◆ Activity: When a line contains the string "Kind", it counts once; give the total of such lines in the entries below and nothing else.

◆ Bounding box prediction data:
=== Section Start ===

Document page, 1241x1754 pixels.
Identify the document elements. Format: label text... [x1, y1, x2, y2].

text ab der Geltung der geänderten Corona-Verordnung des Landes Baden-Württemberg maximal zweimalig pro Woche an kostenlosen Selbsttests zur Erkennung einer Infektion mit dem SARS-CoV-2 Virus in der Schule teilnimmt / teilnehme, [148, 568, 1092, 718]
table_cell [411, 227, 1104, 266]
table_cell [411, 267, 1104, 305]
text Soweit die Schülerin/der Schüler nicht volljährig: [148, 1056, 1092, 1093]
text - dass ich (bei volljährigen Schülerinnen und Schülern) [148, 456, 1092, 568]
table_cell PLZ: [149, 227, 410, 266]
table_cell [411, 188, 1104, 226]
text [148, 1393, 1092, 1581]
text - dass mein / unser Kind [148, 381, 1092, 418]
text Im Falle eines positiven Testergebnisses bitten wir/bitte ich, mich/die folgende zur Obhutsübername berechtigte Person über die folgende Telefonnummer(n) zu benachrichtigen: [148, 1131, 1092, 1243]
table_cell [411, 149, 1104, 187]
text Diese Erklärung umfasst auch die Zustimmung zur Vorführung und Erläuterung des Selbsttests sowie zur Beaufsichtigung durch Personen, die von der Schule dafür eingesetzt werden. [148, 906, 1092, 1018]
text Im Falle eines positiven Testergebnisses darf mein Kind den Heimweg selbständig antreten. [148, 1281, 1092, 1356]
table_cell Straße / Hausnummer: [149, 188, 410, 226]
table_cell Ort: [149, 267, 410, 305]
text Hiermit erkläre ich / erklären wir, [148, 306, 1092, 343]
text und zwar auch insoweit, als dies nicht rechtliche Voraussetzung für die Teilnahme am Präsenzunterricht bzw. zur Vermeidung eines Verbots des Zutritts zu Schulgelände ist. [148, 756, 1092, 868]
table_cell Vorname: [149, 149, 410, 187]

=== Section End ===

◆ Answer to this task: 2